TEXT SECTION >>
________________

Dollar tree has small black ravens/crows. They are the same ones that you would get out of a magazine or Spirit, just a little smaller. I picked up four and will probally get some more, since those run from 7-12 dollars at Spirit.


----------



## Bella LaGhostly (Aug 10, 2009)

Ghost of Spookie said:


> You guys never should have sent me there!!! what were you thinking. LOL.


Don't you just love it, Spookie?  

I have to have some of those signs, and the colored flame candles are cool, too! Wish they had stores all over the country. Our store normally gets a lot more Halloween merchandise than any of the local Dollar Trees.


----------



## restlessspirit (Sep 8, 2010)

we have £1 stores in the uk i nipped in the other day to have a quick look with my two cousins who ain't the biggest fans of halloween  the ask me not to take ages looking and there they where looking more than me lol, i think deep inside they love it but think now their 17 their to old to enjoy halloween, were i am completely the opposite, i believe we should enjoy and promote this holiday to it's full portential.

________________

DATASET EXTRACT >>

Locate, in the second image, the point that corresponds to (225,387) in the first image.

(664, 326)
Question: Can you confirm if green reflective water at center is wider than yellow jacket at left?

________________

TASK REQUIREMENTS >>
(1) In the dollar store thread, retype the passage that begins at "## Bella LaGhostly" and stops after "local Dollar Trees.".
(2) In the dollar store thread, how much do the small black ravens/crows cost at Spirit?

ANSWERS GIVEN >>
(1)
## Bella LaGhostly (Aug 10, 2009)

Ghost of Spookie said:


> You guys never should have sent me there!!! what were you thinking. LOL.


Don't you just love it, Spookie?  

I have to have some of those signs, and the colored flame candles are cool, too! Wish they had stores all over the country. Our store normally gets a lot more Halloween merchandise than any of the local Dollar Trees.

(2) They run from 7-12 dollars at Spirit.